Like Stalin’s Soviet Union itself, Clark’s book can be a confusing place as she tracks the endless shifts in the meaning of key terms like ‘cosmopolitan’ and ‘lyric’. While such topics seem innocuous, in Stalin’s time these shifts in meaning could be lethal to those who misconstrued them. But if the confusion she describes arises from her subject matter, one can’t help but think that Clark herself contributes to it. For example, she characterises Andrei Vyshinsky’s conduct of the prosecution at the Moscow show trials as tending towards ‘an even greater downplaying of particularity and a generic indiscriminateness of a degree that one might call hyperbolic antiparticularism’. Surely the word ‘generalisation’ would have done just as well?

Meanwhile, as the reader strives to keep hold of a thread of continuity in the ideological and semantic labyrinth that is Clark’s Soviet Union, they are reminded of the protean ability of art to shrug off meanings foisted on it. Take the depiction of ‘Soviet everyman’ in the giant statue Worker and Kolkhoz (collective farm) Woman by Vera Mukhina, which crowned the Soviet pavilion at the 1937 International Exhibition in Paris. After the Exhibition, the statue was shipped to Moscow where it was re-erected, becoming the emblem of the Mosfilm film studio. It became so identified as a symbol of communist orthodoxy that, after the collapse of the USSR, parodies of the statue became the hallmark of post-Soviet rejection of the régime.

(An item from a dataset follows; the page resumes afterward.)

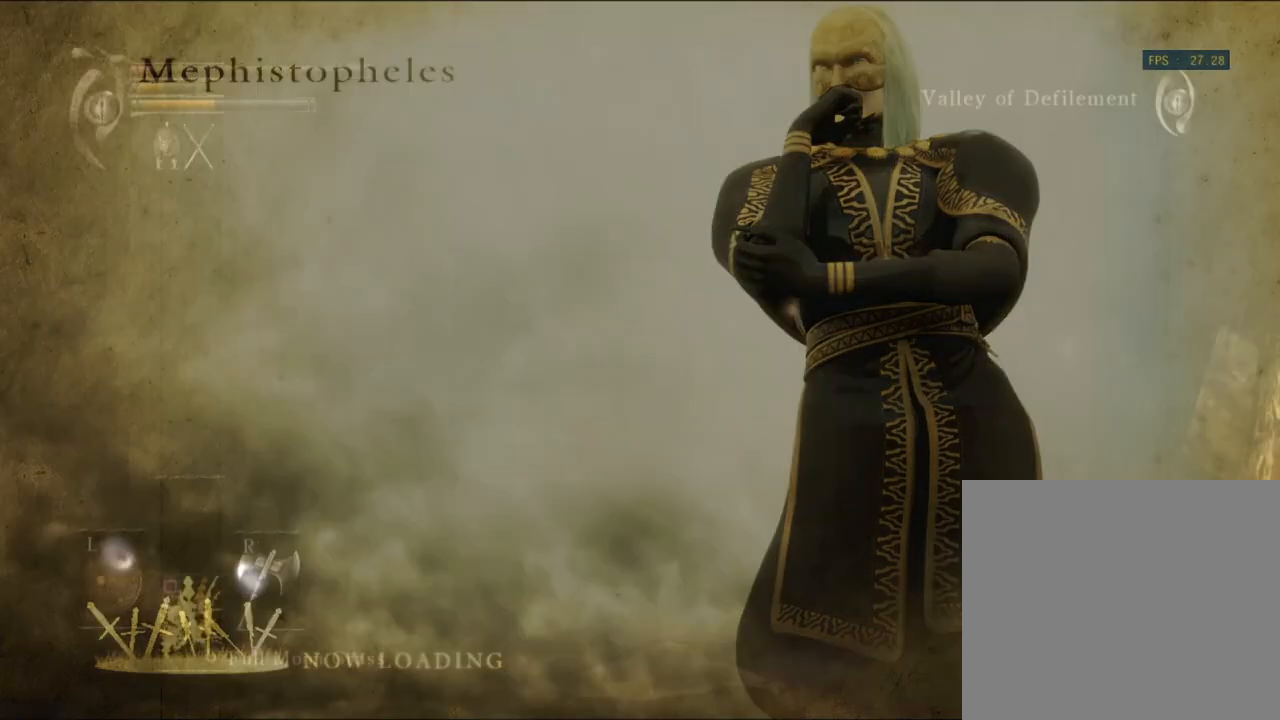
{"buttons": [], "left_stick": "center", "right_stick": "center", "events": []}
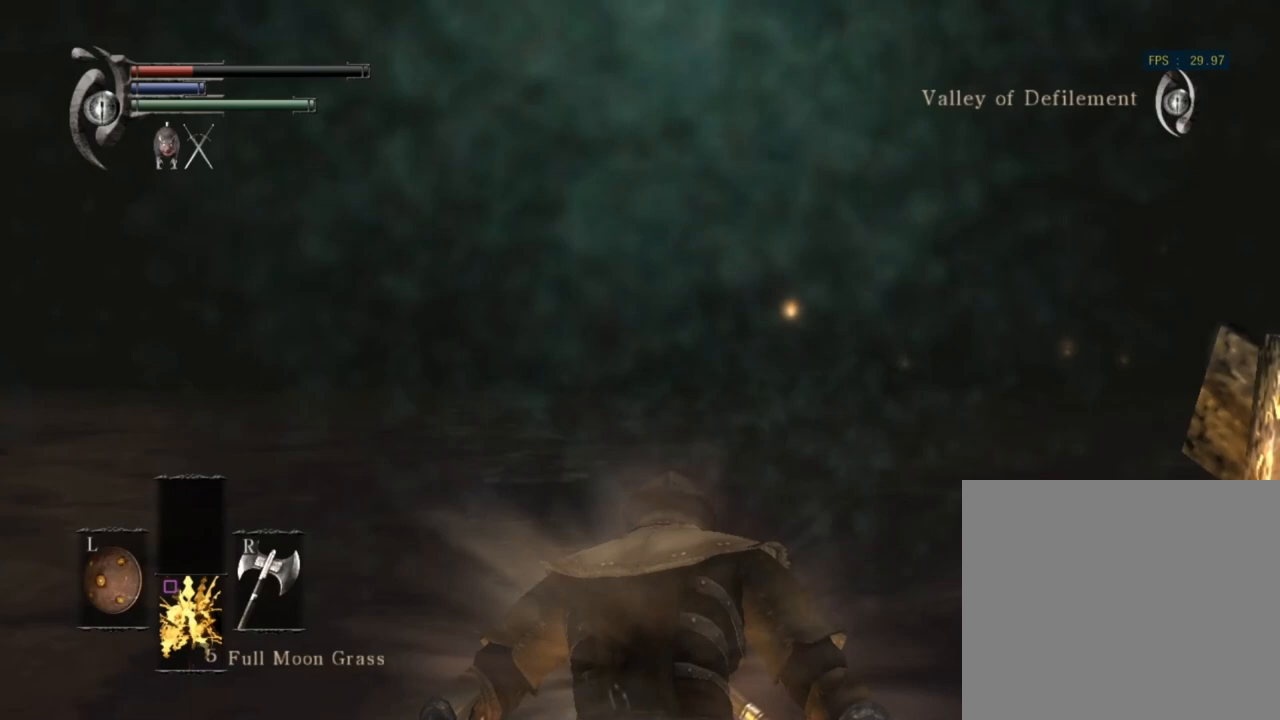
{"buttons": [], "left_stick": "center", "right_stick": "down-left", "events": [[500, "right_stick", "down-left"]]}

But the Kolkhoz Woman also became one source of inspiration for the Goddess of Liberty, the centrepiece of the 1989 student protests in Beijing’s Tiananmen Square: the communist icon became an anti-communist one. And while the Tiananmen statue was torn down, her incarnations sprang up everywhere; even today one survives on the campus of the Chinese University of Hong Kong – a reminder of just how hard it is for ideologues to impose consistency on symbols.

In the end, Professor Clark’s book leaves us contemplating a paradox: bloodstained criminals though they were, the Soviet leadership took high culture seriously to a degree inconceivable among today’s politicians. Now, of course, we all indignantly condemn attempts by the state to control culture – look at the clamour over the awarding of the 2012 Nobel Prize for Literature to Chinese writer Mo Yan, on the grounds that he hews too closely to the Beijing line. But the obverse of that coin is the Western world’s delegation of the role of cultural arbiter to the marketplace. In a world where a video advertisement on YouTube can be hailed as high art, it’s not entirely clear that ‘free’ markets are doing a better job.